For the data below, tally how many lines contain "pixels" and answer only with that tally.

Dataset records =
-- Opening Marker --

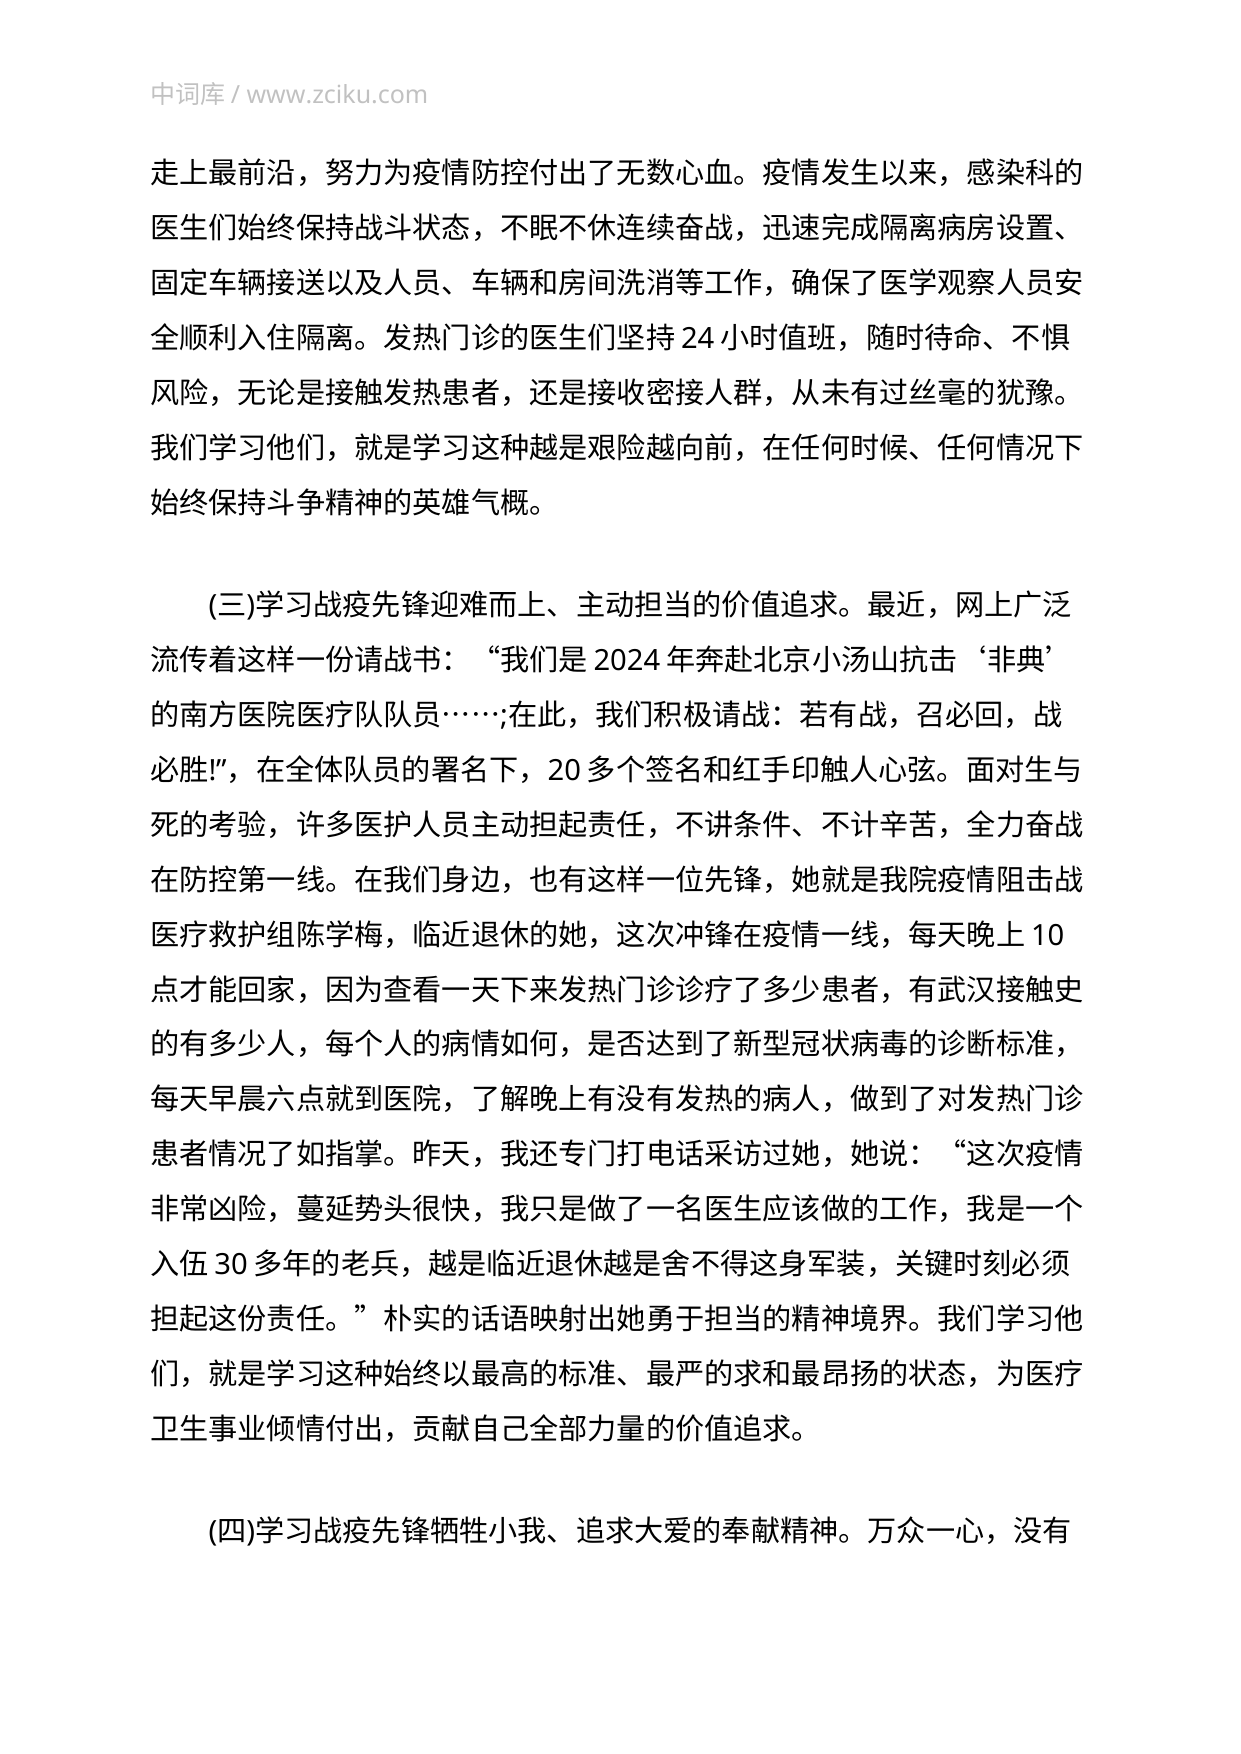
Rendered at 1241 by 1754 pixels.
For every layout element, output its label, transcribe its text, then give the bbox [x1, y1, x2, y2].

text (三)学习战疫先锋迎难而上、主动担当的价值追求。最近，网上广泛流传着这样一份请战书：“我们是2024年奔赴北京小汤山抗击‘非典’的南方医院医疗队队员……;在此，我们积极请战：若有战，召必回，战必胜!”，在全体队员的署名下，20多个签名和红手印触人心弦。面对生与死的考验，许多医护人员主动担起责任，不讲条件、不计辛苦，全力奋战在防控第一线。在我们身边，也有这样一位先锋，她就是我院疫情阻击战医疗救护组陈学梅，临近退休的她，这次冲锋在疫情一线，每天晚上10点才能回家，因为查看一天下来发热门诊诊疗了多少患者，有武汉接触史的有多少人，每个人的病情如何，是否达到了新型冠状病毒的诊断标准，每天早晨六点就到医院，了解晚上有没有发热的病人，做到了对发热门诊患者情况了如指掌。昨天，我还专门打电话采访过她，她说：“这次疫情非常凶险，蔓延势头很快，我只是做了一名医生应该做的工作，我是一个入伍30多年的老兵，越是临近退休越是舍不得这身军装，关键时刻必须担起这份责任。”朴实的话语映射出她勇于担当的精神境界。我们学习他们，就是学习这种始终以最高的标准、最严的求和最昂扬的状态，为医疗卫生事业倾情付出，贡献自己全部力量的价值追求。 [150, 581, 1090, 1448]
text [150, 150, 1090, 522]
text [150, 1507, 1090, 1549]
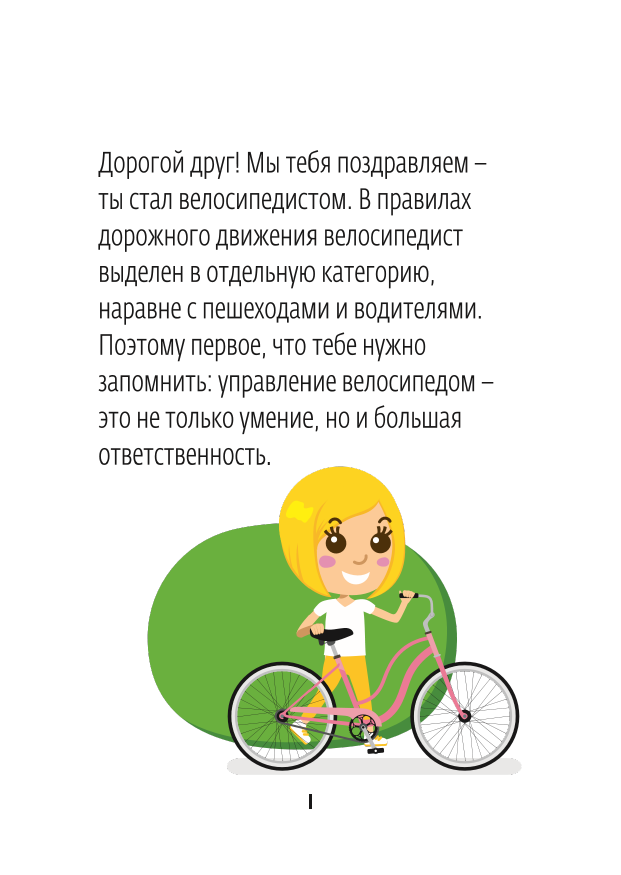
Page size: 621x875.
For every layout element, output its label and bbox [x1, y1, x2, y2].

picture [97, 150, 522, 775]
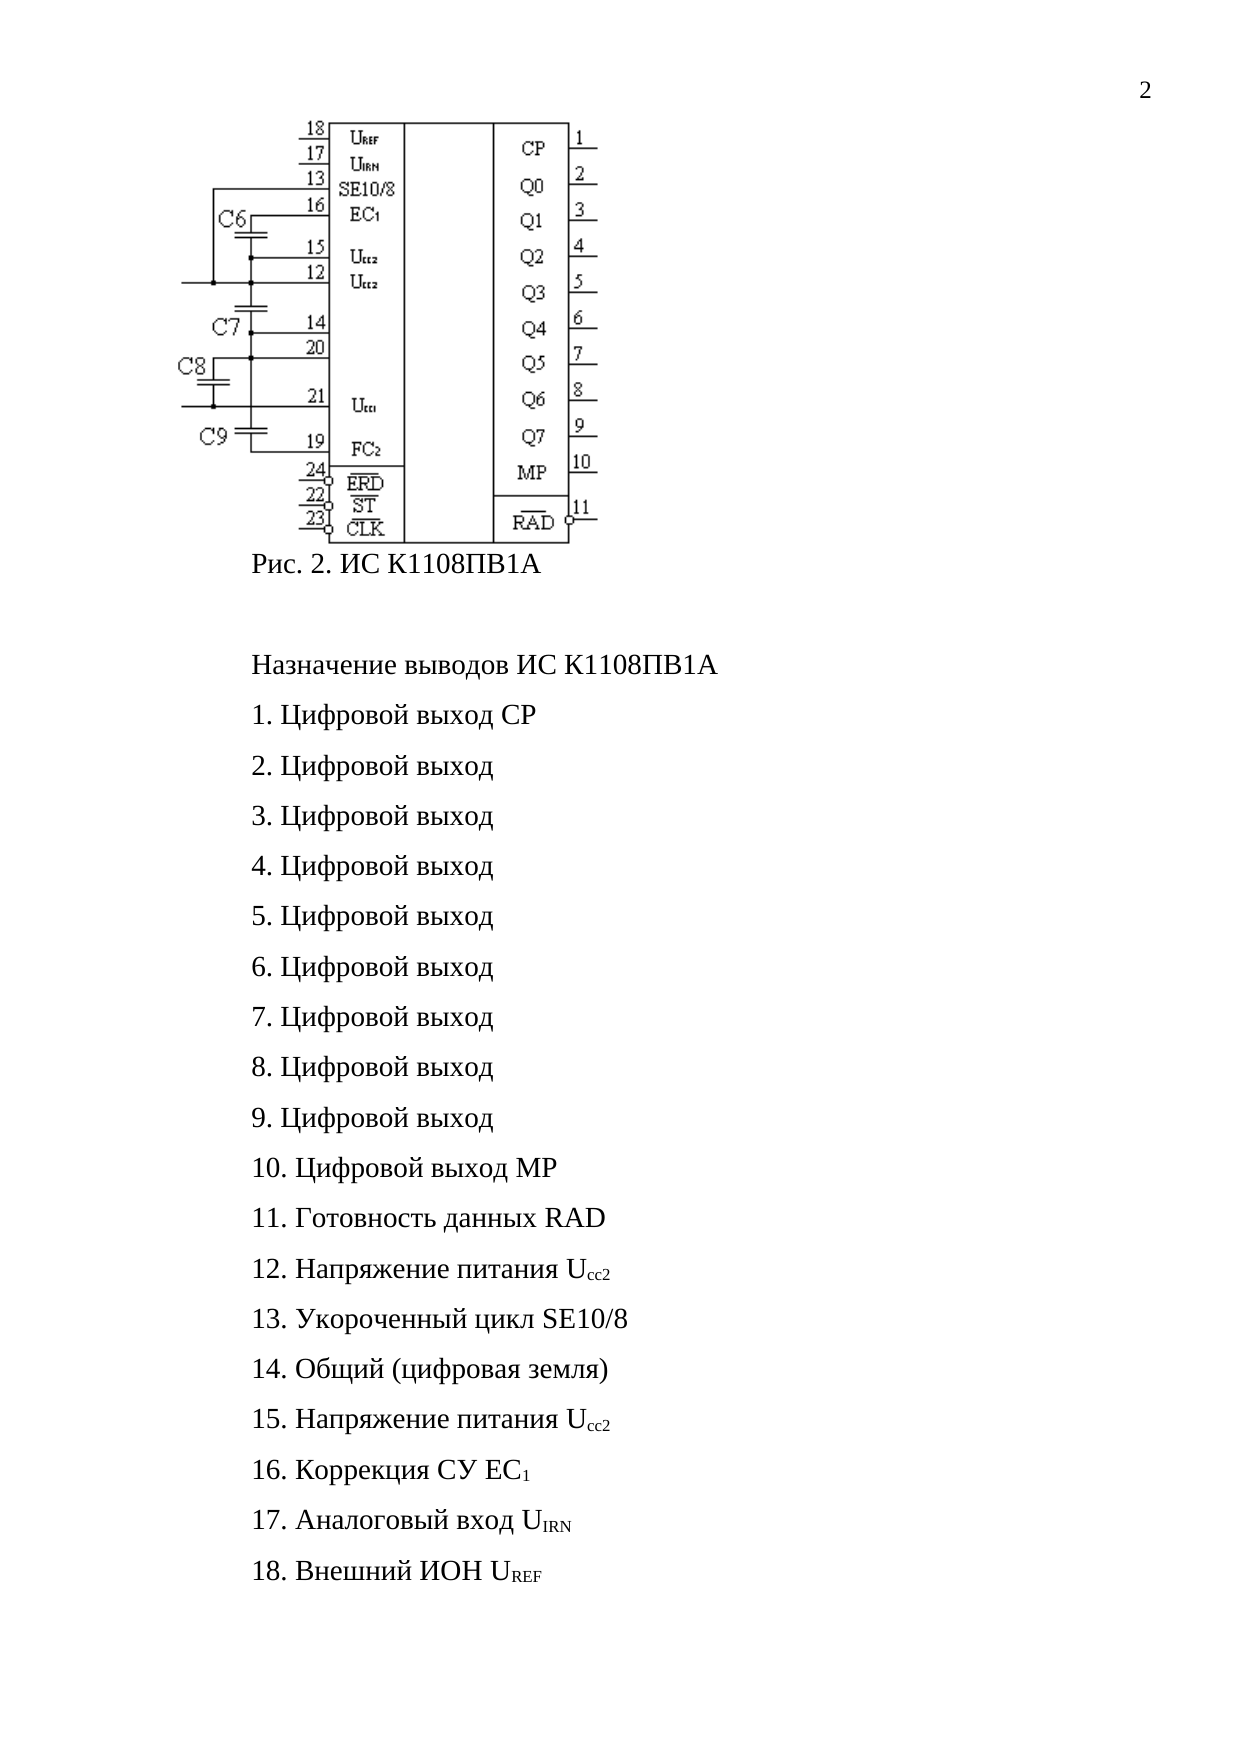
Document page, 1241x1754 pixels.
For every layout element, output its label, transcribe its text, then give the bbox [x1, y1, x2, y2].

-- Closing Marker --

RESULT OF THIS EXERCISE =
2